___ Textauszug
Dabei ist es eine normale Angelegenheit, dass eine Regierung wie die von Links-Ministerpräsident Bodo Ramelow einen Antrag auf Senkung einer Steuer für keine gute Idee hält. Das ist ihr gutes Recht. Wie es das genauso gute Recht der oppositionellen CDU ist, genau diese Steuersenkung zu fordern. So weit, so vollkommen normal.

Das Recht der Opposition

Nun ist es eigentlich auch unstrittig, dass in einem parlamentarischen System eine Opposition das Recht hat, eigene Ideen im Parlament zur Abstimmung zu stellen. Die Welle der Empörung, die jetzt durchs Land rauscht, weil eine Regierung, die nie eine eigene Mehrheit hatte, im Parlament mit den Stimmen von CDU, FDP und AfD überstimmt wurde, ist entweder Ausdruck von Unredlichkeit - oder von blanker Ahnungslosigkeit.
______
**Zu erledigen**
Schreibe den Textauszug über das Recht der Opposition im Parlament im Anschluss an seinen letzten Satz weiter.
___ Datensatzinhalt
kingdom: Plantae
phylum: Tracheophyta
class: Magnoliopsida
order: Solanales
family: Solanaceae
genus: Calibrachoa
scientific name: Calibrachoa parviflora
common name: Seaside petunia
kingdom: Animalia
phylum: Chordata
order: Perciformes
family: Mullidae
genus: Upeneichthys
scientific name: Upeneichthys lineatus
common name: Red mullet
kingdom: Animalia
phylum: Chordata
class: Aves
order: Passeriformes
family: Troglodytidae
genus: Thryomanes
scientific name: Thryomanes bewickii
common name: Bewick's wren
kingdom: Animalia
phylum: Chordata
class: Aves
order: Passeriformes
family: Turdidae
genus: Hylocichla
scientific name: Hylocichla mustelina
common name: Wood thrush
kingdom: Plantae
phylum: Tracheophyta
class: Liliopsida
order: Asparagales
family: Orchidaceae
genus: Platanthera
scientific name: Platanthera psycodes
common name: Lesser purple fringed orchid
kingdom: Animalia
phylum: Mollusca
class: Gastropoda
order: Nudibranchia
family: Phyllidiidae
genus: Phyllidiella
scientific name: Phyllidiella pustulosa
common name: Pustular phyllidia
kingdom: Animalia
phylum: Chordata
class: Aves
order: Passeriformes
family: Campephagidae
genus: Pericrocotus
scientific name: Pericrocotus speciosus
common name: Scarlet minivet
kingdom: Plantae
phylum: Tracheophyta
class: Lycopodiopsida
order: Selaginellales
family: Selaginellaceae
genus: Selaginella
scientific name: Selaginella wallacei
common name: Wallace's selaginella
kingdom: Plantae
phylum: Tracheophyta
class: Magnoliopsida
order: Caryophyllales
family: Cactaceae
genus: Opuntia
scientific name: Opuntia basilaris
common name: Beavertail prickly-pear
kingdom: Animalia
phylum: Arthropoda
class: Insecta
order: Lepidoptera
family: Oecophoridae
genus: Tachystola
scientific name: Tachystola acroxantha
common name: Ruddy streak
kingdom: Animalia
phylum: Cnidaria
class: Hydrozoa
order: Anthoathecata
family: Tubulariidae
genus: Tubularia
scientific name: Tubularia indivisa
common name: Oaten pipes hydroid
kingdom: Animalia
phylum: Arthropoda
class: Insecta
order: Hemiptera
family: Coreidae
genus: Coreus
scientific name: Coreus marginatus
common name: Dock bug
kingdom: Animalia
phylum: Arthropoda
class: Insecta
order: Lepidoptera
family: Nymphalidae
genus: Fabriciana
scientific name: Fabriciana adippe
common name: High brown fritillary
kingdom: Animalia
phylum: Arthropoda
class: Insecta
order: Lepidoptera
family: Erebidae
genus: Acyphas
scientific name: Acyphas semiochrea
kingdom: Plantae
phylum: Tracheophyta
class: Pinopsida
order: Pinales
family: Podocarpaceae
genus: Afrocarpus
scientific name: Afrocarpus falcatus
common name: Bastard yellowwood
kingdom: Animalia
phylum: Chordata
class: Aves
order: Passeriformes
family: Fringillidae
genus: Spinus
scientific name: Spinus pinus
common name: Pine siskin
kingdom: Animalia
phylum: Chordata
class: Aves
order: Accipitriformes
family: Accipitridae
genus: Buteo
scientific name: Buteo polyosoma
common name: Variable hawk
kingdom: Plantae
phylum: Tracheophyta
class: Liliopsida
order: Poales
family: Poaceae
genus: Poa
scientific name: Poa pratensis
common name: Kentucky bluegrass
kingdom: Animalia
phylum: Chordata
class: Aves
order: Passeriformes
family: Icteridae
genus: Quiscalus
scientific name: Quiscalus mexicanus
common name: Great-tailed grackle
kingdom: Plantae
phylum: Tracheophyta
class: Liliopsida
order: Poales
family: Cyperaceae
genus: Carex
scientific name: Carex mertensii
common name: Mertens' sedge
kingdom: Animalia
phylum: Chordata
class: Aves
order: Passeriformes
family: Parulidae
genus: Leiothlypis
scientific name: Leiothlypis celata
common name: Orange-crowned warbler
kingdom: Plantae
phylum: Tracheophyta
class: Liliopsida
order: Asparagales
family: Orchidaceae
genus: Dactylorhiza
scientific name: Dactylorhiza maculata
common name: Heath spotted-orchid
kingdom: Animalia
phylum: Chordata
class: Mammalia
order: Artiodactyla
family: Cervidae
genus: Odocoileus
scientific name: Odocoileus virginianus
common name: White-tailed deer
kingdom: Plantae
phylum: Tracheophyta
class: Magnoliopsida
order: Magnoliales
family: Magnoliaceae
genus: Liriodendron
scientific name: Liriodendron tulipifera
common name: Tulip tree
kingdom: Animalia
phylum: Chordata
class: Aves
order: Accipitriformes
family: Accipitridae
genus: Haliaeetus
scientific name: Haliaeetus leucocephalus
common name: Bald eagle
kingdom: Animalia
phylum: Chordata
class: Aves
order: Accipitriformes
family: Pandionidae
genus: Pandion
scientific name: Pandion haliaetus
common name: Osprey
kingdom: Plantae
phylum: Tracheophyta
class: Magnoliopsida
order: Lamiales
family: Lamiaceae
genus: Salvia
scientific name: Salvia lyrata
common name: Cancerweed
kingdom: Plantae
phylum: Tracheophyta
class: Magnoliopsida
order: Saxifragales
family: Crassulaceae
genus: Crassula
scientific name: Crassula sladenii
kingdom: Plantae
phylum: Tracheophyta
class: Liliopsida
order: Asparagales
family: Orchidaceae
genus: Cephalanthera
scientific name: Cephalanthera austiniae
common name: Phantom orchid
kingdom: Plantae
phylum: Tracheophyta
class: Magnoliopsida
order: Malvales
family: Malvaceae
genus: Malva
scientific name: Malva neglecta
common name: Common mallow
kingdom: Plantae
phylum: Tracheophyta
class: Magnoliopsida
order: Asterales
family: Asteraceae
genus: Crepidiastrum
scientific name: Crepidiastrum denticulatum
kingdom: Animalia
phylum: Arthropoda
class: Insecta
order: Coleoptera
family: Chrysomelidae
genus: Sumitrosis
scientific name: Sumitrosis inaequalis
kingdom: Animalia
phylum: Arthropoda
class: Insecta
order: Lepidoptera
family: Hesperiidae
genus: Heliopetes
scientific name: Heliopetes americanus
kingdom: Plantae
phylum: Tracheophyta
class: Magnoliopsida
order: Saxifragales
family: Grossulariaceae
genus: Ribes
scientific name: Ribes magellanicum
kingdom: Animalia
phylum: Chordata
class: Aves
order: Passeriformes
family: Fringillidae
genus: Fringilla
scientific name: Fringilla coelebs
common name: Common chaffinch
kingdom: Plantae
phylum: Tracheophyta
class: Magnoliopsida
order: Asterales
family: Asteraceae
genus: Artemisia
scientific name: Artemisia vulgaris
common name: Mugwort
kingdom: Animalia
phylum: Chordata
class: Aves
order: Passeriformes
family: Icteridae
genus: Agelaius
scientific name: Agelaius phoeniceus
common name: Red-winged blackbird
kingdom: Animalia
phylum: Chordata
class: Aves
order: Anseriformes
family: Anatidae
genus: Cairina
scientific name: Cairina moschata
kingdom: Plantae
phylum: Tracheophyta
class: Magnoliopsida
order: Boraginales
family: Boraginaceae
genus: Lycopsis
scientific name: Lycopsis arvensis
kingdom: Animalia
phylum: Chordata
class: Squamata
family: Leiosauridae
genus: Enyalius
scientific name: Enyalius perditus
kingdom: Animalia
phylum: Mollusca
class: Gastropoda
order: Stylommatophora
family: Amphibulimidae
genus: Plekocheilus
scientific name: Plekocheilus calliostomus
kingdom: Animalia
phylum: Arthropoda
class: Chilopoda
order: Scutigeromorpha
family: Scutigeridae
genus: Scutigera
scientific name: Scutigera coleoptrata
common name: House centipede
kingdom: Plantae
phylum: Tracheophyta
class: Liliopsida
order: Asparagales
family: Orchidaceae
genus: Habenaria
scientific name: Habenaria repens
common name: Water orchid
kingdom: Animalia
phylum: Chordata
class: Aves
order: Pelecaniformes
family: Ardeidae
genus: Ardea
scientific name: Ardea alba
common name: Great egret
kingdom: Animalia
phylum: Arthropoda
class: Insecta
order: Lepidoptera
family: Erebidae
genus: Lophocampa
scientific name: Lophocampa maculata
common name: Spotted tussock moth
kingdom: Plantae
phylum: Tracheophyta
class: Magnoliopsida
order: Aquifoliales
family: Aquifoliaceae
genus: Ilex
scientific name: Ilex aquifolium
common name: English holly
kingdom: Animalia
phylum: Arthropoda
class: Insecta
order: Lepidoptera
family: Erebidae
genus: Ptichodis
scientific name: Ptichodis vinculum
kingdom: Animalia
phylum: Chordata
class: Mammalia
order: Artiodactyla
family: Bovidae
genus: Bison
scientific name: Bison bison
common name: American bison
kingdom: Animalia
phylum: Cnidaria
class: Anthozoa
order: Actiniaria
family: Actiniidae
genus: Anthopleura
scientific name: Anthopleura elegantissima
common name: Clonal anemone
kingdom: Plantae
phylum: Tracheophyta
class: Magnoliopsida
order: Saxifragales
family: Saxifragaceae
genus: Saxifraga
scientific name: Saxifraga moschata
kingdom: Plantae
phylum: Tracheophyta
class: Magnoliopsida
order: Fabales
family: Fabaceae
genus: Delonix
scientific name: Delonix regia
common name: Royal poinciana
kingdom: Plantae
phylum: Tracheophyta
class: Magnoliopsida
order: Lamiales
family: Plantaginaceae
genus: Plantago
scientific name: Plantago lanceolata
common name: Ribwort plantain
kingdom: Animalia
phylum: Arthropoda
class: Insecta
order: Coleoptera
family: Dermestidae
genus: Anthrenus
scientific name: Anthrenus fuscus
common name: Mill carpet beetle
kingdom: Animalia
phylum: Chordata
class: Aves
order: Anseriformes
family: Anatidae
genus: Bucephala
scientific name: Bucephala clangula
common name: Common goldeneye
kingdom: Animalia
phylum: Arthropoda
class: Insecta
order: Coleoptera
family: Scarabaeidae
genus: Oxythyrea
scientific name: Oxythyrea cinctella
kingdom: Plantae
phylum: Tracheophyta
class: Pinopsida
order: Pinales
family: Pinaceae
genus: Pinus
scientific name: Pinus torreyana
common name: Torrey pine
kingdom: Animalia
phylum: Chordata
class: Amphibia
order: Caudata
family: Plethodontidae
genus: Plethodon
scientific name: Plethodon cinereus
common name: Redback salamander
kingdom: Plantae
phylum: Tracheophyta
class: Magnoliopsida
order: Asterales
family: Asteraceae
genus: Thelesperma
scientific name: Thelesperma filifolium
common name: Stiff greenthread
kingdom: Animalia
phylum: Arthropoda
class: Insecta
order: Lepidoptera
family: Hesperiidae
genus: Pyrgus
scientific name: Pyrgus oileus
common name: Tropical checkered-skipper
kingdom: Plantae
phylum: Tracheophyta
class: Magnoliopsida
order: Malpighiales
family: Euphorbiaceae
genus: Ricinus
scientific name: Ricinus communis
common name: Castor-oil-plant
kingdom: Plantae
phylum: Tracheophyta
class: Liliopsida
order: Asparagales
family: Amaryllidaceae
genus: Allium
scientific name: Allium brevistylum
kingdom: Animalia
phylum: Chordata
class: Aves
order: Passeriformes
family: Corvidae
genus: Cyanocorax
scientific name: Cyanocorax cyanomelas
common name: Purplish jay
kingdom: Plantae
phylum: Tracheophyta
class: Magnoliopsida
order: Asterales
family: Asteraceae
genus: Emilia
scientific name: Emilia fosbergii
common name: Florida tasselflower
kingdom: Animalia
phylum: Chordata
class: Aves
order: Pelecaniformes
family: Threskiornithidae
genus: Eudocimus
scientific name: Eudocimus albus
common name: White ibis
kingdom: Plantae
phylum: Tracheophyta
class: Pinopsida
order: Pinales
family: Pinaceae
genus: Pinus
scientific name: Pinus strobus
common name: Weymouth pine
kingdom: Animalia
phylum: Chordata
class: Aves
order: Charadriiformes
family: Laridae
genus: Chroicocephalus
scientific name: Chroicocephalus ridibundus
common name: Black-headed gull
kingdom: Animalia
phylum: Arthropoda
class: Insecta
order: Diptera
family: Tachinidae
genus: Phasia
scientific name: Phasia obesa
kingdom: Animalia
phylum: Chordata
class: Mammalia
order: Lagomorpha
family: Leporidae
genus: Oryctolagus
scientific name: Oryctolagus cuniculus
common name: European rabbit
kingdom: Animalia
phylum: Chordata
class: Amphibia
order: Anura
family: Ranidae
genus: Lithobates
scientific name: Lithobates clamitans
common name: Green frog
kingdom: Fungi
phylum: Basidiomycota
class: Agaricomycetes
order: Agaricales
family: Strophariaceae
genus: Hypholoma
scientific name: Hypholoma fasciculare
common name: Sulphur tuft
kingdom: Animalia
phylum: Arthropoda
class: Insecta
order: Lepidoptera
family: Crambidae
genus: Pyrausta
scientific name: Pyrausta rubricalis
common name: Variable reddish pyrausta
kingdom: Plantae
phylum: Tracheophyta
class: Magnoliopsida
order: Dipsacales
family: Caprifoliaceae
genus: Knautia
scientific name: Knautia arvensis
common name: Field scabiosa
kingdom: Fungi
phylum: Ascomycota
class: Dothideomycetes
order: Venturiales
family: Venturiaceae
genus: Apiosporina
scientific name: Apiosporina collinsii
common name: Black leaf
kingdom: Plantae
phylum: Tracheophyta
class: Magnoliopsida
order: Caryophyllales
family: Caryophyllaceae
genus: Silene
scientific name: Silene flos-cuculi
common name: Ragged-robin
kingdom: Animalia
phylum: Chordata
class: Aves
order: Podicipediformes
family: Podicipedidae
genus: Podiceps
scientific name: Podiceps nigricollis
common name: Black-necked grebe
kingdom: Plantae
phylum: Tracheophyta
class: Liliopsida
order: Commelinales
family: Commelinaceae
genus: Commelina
______
**Antwort**
Ein oft vorgebrachtes Argument ist dabei, dass die CDU zuvor hätte sicherstellen müssen, dass es bei der Abstimmung auf die Stimmen der AfD nicht ankomme. Diese Vorstellung ist einigermaßen weltfremd. Denn dann hätte die CDU ihren Vorschlag zurückziehen müssen, nachdem die Ramelow-Regierung klar gemacht hatte, dass sie die Vorstellung der CDU ablehnt. Dies hätte für die CDU die Preisgabe ihrer politischen Identität bedeutet. Der CDU-Chef im Thüringer Landtag wäre – würde er diesen Vorschlägen folgen - am Ende immer gezwungen sein, nur Anträge von Ramelows Gnaden einzubringen, um so auszuschließen, dass die Stimmen der AfD nicht ins Gewicht fallen. Dass diese Idee dem Ministerpräsidenten Ramelow gefällt, überrascht nicht wirklich.

Im Ergebnis hätte dies zur Folge, dass dann die AfD als die einzige Oppositionspartei im Landtag von Thüringen in Erscheinung träte. Es darf bezweifelt werden, dass all jene, die in den Medien das laute Klagelied über die Ereignisse in Erfurt anstimmen, dies auch wirklich bedacht haben. Es wäre dann ausgerechnet jener Björn Höcke, der dann als Thüringer AfD-Chef bei jeder politischen Initiative je nach Lust und Laune den Daumen heben oder senken könnte. Tatsächlich müssen sich die Dauer- und Berufsempörten in den überwiegend links-grün gewirkten Medien die Frage gefallen lassen, ob ihre Ratschläge in Sachen AfD, die sie allen so großzügig zuteilwerden lassen, auch wirklich etwas taugen.

Es sieht nicht so aus.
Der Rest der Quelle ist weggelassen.